┌────────

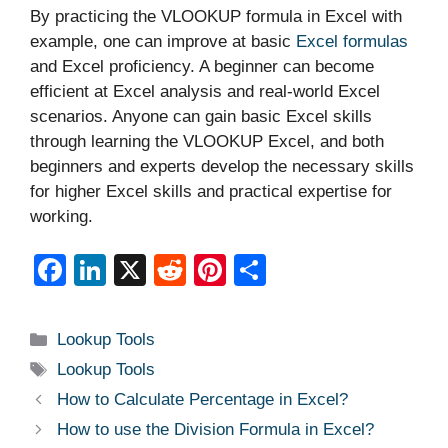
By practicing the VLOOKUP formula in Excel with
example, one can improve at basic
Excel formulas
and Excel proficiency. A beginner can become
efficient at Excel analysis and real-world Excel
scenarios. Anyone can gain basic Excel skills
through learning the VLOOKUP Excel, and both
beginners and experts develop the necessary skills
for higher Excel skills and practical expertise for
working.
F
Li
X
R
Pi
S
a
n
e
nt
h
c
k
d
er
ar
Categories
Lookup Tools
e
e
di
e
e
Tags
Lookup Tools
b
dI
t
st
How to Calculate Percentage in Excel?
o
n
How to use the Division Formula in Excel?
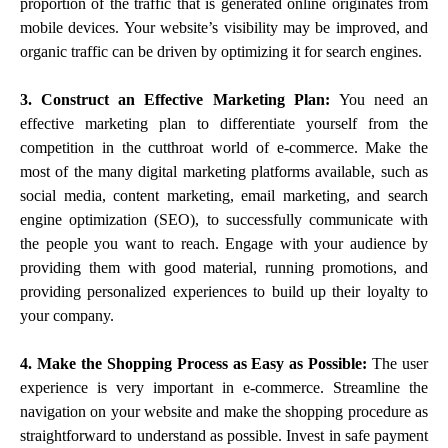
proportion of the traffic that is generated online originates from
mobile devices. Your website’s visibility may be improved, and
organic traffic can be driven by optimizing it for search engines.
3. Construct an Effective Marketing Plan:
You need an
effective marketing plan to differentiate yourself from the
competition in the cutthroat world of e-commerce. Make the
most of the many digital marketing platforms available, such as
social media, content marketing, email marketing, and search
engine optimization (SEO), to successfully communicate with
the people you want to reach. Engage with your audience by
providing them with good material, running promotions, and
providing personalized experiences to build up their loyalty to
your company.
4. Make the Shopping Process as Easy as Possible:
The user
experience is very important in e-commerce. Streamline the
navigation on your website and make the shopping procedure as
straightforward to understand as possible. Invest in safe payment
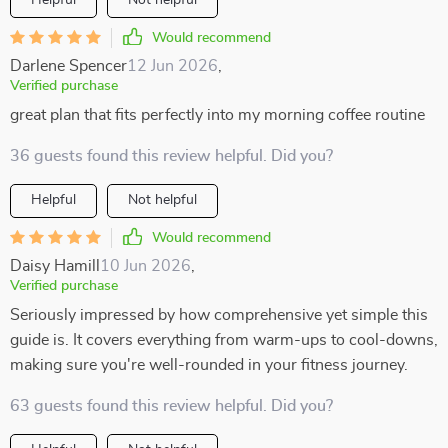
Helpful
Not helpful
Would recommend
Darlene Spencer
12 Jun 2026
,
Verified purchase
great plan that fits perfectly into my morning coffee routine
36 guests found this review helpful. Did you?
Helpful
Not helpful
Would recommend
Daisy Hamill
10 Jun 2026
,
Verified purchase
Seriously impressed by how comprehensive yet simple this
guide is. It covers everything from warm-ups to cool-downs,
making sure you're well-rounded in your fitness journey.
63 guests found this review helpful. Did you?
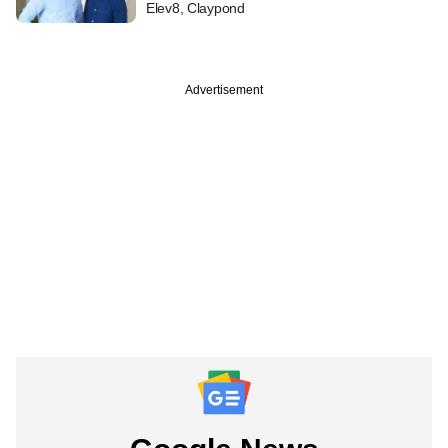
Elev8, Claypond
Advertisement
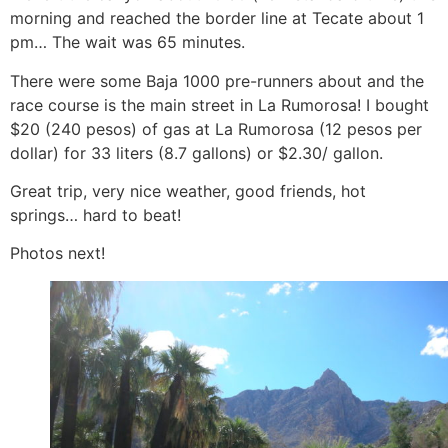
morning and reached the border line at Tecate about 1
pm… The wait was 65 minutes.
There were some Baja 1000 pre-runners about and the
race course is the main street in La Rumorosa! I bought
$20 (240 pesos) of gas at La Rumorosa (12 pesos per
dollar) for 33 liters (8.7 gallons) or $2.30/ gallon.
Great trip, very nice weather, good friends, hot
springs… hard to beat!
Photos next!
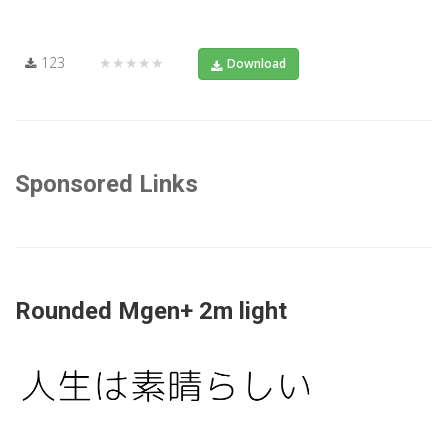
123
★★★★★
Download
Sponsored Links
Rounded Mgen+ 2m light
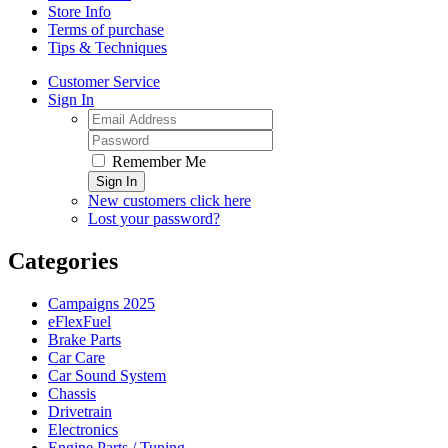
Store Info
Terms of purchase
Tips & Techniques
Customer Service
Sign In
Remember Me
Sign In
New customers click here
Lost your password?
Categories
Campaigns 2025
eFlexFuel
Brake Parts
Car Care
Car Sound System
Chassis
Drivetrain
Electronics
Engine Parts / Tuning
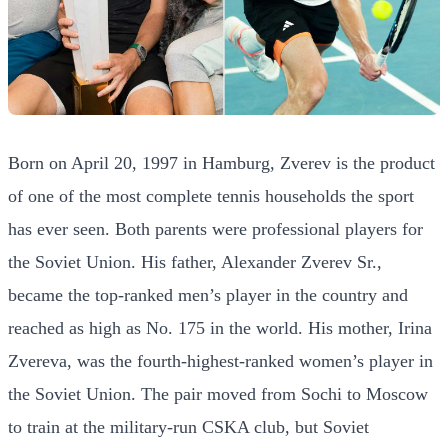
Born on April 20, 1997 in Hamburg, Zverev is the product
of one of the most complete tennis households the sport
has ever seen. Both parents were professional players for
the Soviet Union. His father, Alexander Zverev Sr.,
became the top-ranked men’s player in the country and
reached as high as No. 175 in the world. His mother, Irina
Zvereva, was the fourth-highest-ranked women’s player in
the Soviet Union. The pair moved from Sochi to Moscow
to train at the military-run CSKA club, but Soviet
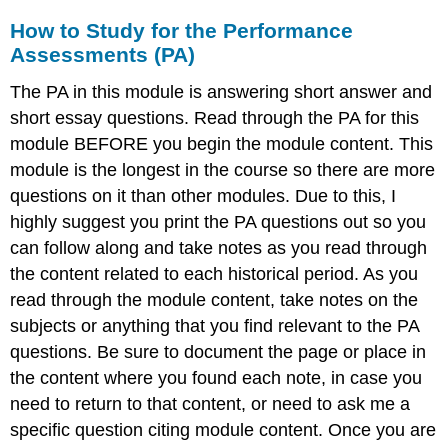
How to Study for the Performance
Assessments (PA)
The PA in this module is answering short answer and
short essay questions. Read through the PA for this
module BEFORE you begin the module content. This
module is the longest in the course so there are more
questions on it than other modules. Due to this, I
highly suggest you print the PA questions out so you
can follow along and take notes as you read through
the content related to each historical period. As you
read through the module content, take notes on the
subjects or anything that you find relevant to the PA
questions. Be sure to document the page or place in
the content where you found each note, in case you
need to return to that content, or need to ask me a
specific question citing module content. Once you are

└────────

Return each line from the material that includes the string "world".

Task result →
efficient at Excel analysis and real-world Excel
competition in the cutthroat world of e-commerce. Make the
reached as high as No. 175 in the world. His mother, Irina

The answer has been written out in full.